Почему же Павленков не воспользовался такой возможностью, как побег из ссылки? Несмотря на то, что железные дороги в Вятском крае в то время отсутствовали, выбраться из этих мест тайно можно было. За период с 1860 по 1870 год, как видно из списков канцелярии губернатора, семь ссыльных успешно осуществили побег. Из воспоминаний В. Г. Короленко, который ссылается на рассказ самого Флорентия Федоровича, известно, что и Павленков нелегально выбирался из Вятки в Петербург. Однако покинуть Родину насовсем, отправиться в эмиграцию — для Павленкова было неприемлемым, противоречило его внутренним убеждениям. Он хотел работать и жить вместе со своим народом, нести ему знания, культуру.

«Павленков все более и более приходил к сознанию, — писал В. Д. Черкасов, — что жизнь за границей (а ведь только туда ему и можно было переселиться) далеко не удовлетворит его, что там у него не будет и не может быть дела, которому он себя посвятил в России и которое для него представляется возможным только на Родине…Это соображение удерживало его на месте ссылки… Для него не представлялось возможности изменить своему делу, и более, чем когда-либо, он чувствовал себя связанным с Родиной». Это же подтверждает и Н. А. Рубакин, рассказавший о своих беседах с Флорентием Федоровичем. Несмотря на все гнусности, какие над издателем проделывали разные власти, он не пожелал бежать за границу и стать эмигрантом, а предпочитал «поражать врага изнутри».

* _Условие задачи_: Выпишите дословно фрагмент текста о Павленкове, начиная со слов «Почему же Павленков» и до слов «ему знания, культуру.» включительно.

* _Извлечённые данные_:
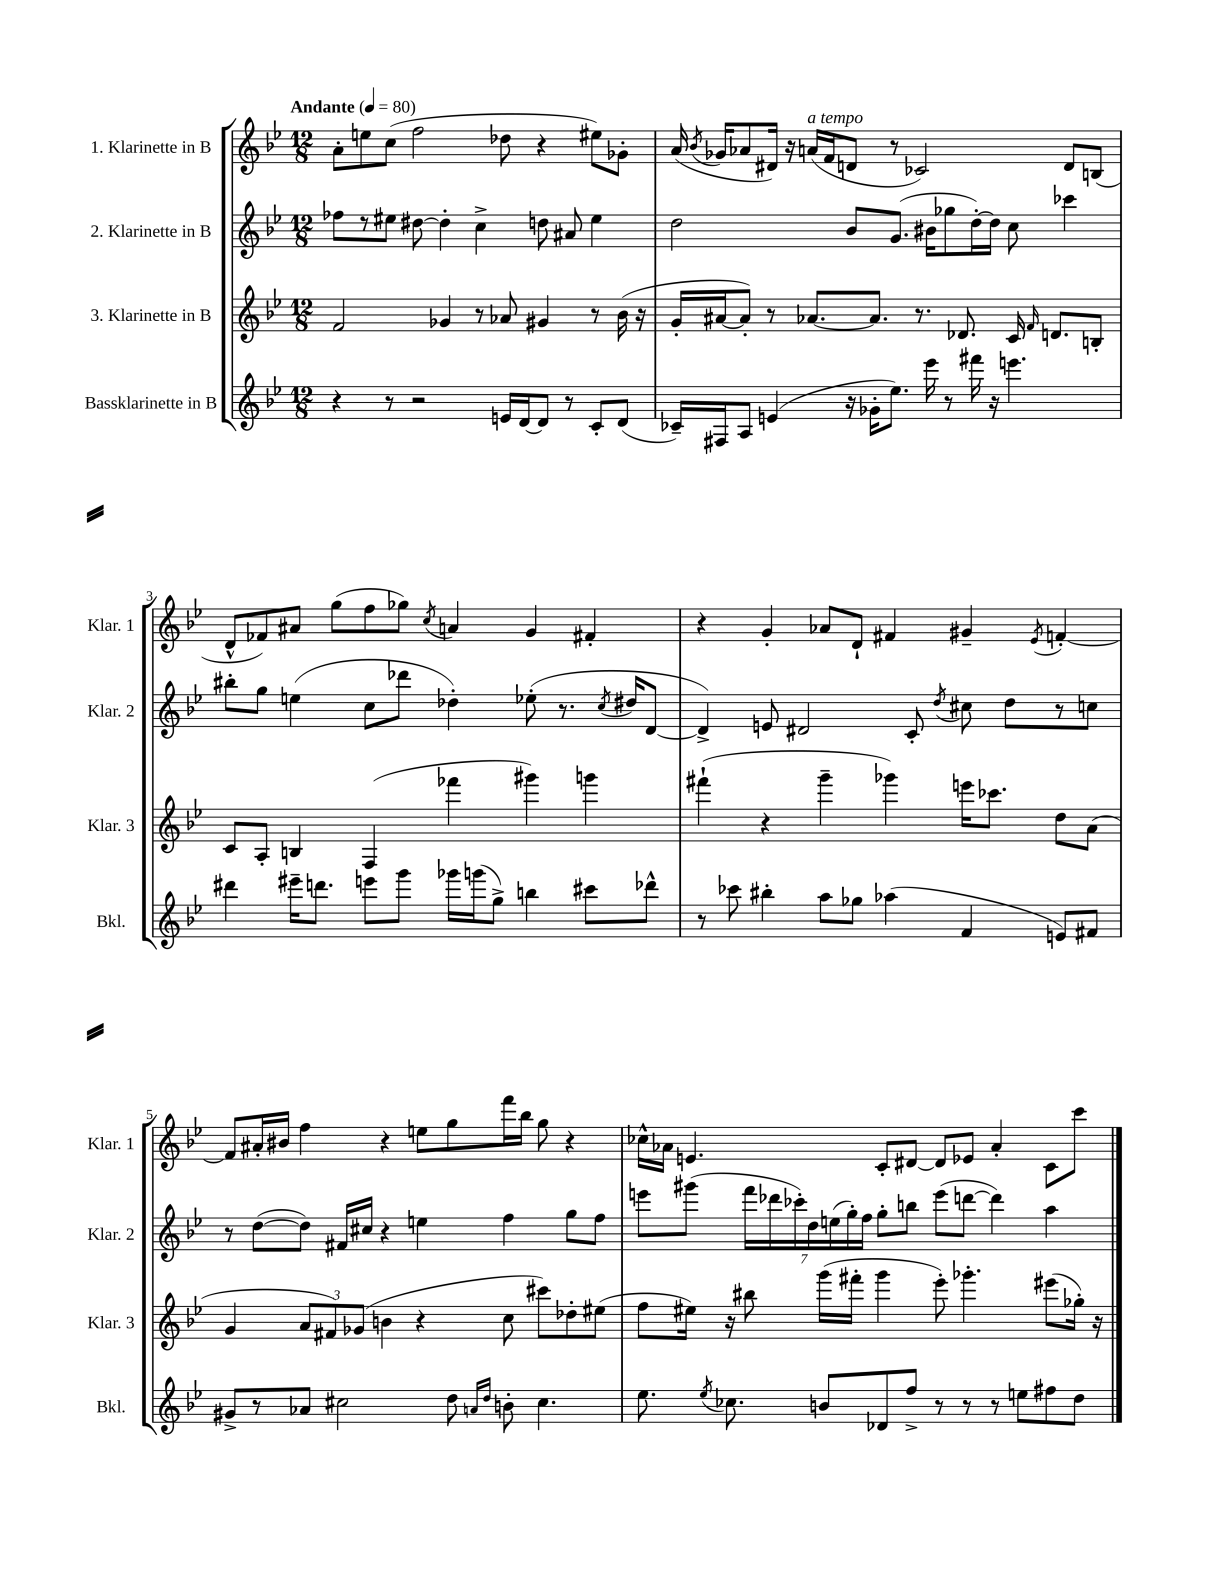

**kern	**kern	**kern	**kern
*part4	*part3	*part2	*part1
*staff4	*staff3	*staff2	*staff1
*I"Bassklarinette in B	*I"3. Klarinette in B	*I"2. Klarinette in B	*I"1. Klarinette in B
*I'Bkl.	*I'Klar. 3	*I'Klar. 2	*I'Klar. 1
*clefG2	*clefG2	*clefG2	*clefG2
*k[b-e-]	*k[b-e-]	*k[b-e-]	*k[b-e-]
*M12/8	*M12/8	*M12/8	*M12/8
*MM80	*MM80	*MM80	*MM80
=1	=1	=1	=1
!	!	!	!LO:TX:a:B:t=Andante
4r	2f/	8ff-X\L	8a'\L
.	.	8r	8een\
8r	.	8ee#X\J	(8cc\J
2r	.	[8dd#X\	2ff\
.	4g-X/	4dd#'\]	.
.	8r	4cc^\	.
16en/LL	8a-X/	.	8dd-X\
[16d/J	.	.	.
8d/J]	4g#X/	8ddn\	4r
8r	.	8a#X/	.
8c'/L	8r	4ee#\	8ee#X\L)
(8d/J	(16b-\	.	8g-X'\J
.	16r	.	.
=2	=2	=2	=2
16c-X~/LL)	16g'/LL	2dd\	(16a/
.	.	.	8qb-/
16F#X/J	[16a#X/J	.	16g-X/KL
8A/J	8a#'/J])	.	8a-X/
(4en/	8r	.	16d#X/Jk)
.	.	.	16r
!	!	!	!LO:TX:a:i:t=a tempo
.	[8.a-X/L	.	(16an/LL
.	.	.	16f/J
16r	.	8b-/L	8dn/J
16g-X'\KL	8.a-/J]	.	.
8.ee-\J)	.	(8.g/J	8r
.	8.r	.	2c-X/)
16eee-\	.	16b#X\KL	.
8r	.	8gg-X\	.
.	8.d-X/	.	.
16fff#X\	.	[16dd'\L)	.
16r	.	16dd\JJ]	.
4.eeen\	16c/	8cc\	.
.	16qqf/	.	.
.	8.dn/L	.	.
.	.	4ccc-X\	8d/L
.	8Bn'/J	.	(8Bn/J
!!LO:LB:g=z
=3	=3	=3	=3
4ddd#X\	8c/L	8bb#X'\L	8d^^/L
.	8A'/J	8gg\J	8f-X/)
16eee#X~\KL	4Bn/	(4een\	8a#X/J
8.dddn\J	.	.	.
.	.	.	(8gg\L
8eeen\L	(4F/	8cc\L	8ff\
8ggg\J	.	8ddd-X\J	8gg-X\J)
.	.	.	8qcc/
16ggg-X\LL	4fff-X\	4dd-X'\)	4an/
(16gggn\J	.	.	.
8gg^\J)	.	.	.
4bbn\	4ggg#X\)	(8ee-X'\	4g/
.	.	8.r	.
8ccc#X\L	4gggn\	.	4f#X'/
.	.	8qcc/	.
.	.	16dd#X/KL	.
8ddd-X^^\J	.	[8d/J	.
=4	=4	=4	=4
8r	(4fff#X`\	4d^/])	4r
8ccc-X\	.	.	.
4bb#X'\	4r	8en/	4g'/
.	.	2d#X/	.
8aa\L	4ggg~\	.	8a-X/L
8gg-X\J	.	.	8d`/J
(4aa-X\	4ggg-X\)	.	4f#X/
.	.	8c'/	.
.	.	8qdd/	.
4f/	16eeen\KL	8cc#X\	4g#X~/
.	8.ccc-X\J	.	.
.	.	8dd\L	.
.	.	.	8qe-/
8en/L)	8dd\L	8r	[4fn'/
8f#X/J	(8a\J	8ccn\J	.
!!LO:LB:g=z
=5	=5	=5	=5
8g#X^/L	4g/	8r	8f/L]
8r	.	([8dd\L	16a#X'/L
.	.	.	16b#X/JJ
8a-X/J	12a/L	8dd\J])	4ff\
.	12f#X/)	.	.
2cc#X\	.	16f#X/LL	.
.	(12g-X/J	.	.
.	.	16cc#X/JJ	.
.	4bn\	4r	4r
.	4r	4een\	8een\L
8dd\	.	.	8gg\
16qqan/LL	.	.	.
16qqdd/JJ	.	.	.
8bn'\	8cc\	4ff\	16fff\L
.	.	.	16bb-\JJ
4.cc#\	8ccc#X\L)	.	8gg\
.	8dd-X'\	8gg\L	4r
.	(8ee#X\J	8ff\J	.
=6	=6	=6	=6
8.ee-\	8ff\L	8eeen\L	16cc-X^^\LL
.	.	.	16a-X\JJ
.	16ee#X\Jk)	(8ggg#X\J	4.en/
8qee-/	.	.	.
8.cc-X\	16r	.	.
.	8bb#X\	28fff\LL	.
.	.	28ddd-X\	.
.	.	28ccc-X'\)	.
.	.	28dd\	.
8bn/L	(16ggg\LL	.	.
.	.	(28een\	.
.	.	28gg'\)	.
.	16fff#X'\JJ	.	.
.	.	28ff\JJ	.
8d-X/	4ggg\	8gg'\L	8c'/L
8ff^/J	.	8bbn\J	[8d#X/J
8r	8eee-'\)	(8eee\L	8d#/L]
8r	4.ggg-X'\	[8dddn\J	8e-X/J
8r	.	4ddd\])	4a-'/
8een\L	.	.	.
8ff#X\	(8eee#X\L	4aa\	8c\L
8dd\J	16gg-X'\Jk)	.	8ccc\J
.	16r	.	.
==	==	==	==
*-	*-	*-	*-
---
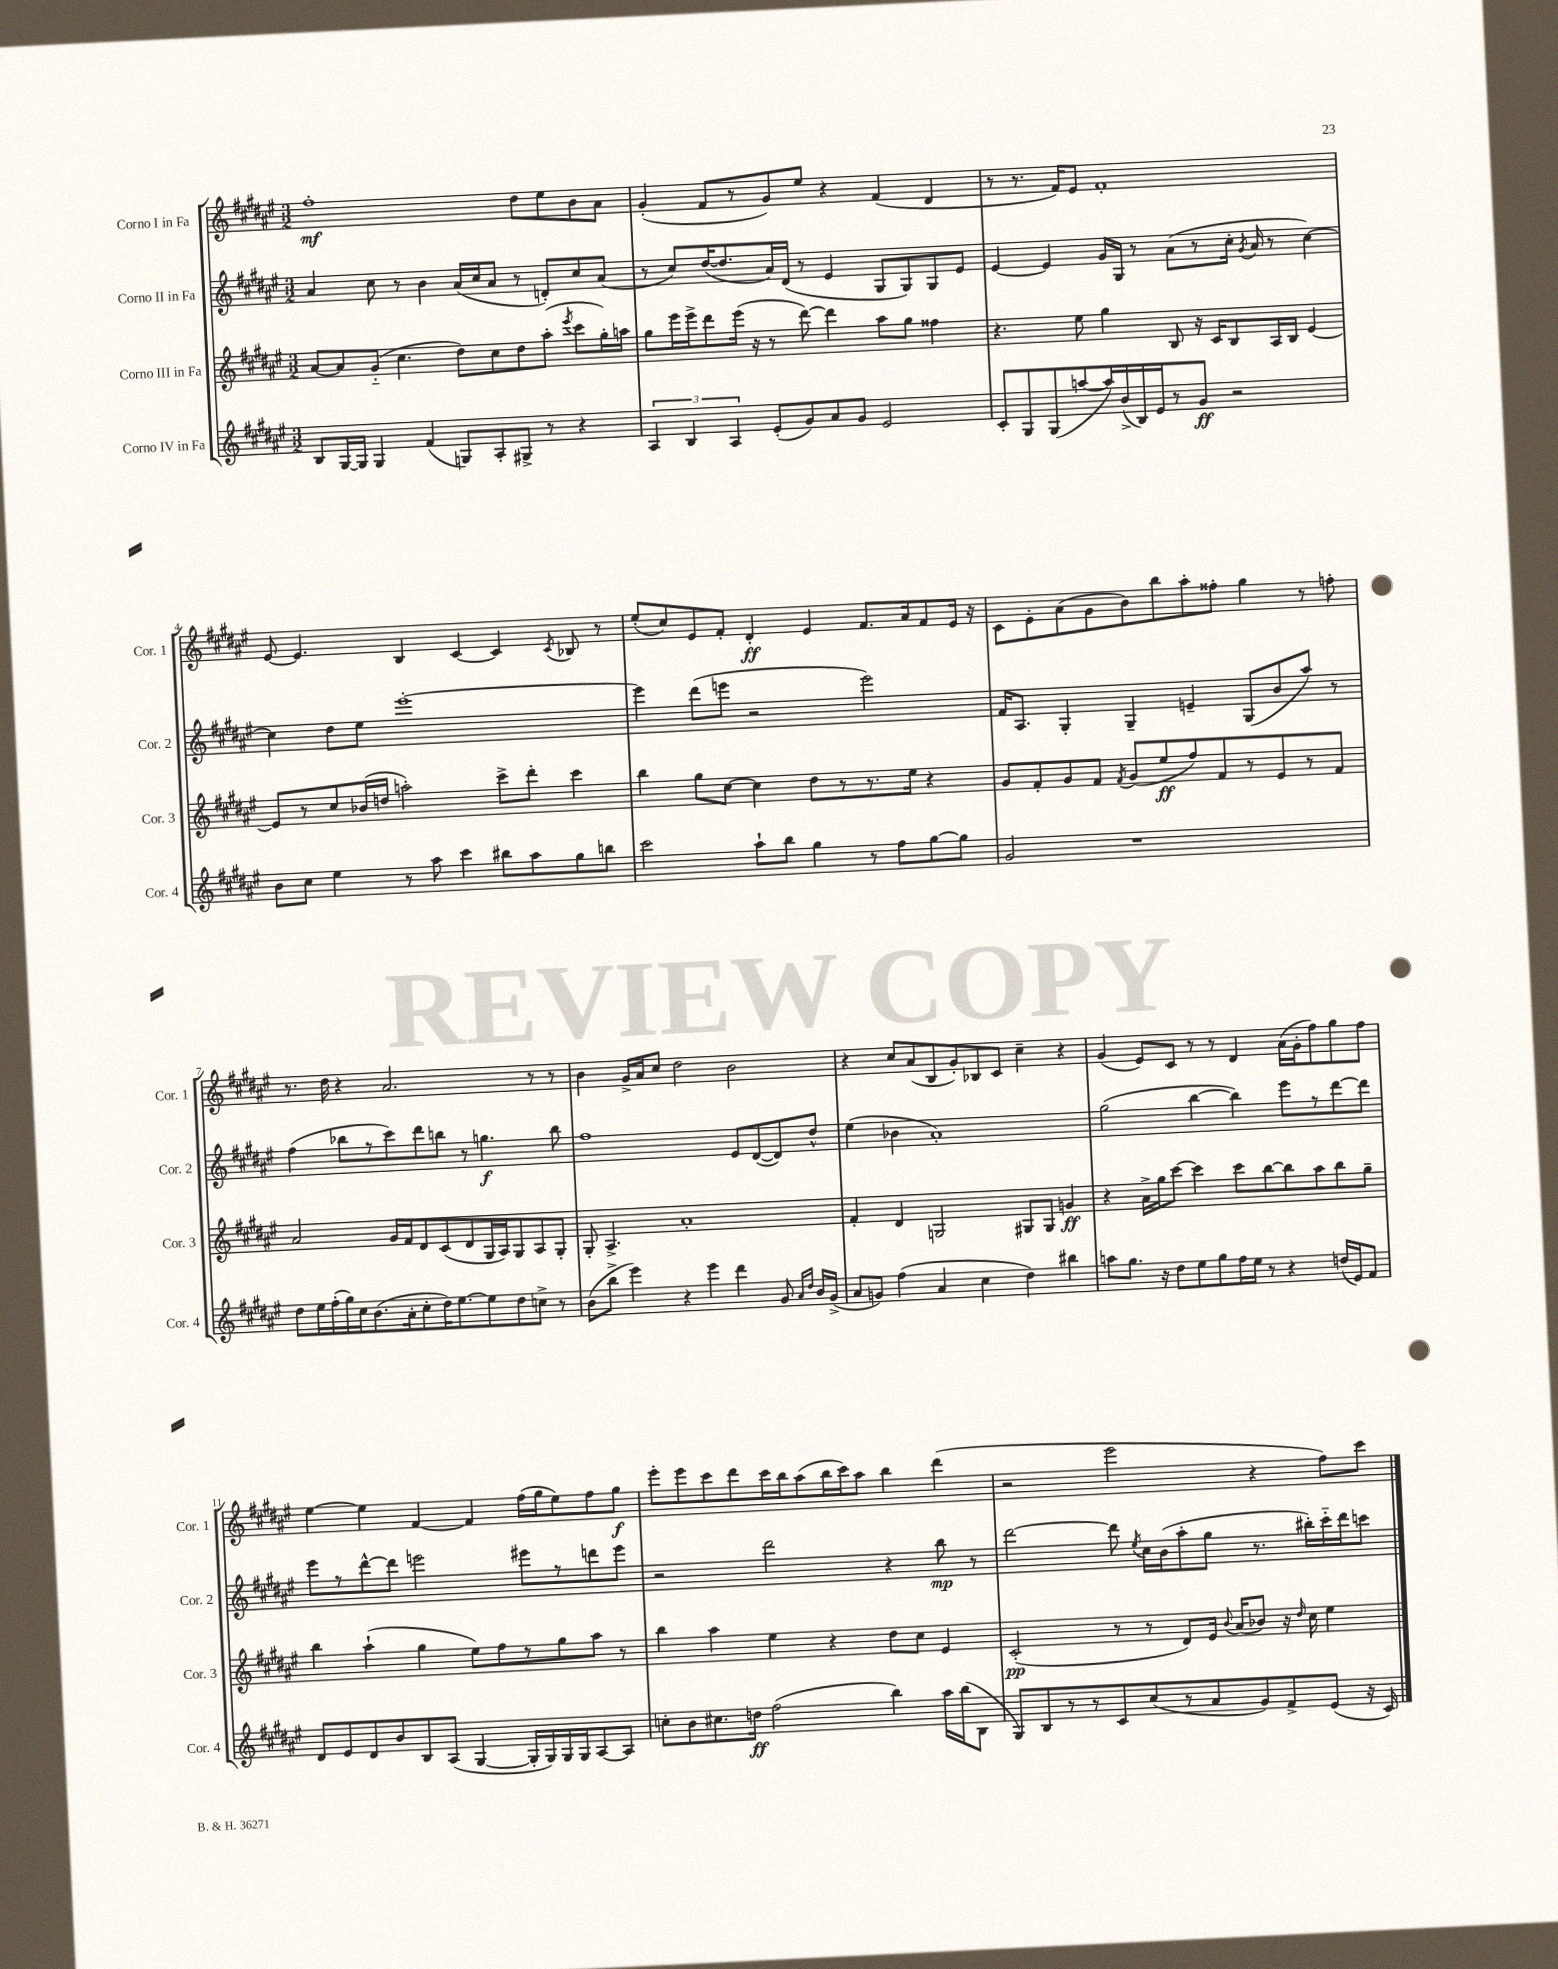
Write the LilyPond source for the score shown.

* _Полный ответ_:
Почему же Павленков не воспользовался такой возможностью, как побег из ссылки? Несмотря на то, что железные дороги в Вятском крае в то время отсутствовали, выбраться из этих мест тайно можно было. За период с 1860 по 1870 год, как видно из списков канцелярии губернатора, семь ссыльных успешно осуществили побег. Из воспоминаний В. Г. Короленко, который ссылается на рассказ самого Флорентия Федоровича, известно, что и Павленков нелегально выбирался из Вятки в Петербург. Однако покинуть Родину насовсем, отправиться в эмиграцию — для Павленкова было неприемлемым, противоречило его внутренним убеждениям. Он хотел работать и жить вместе со своим народом, нести ему знания, культуру.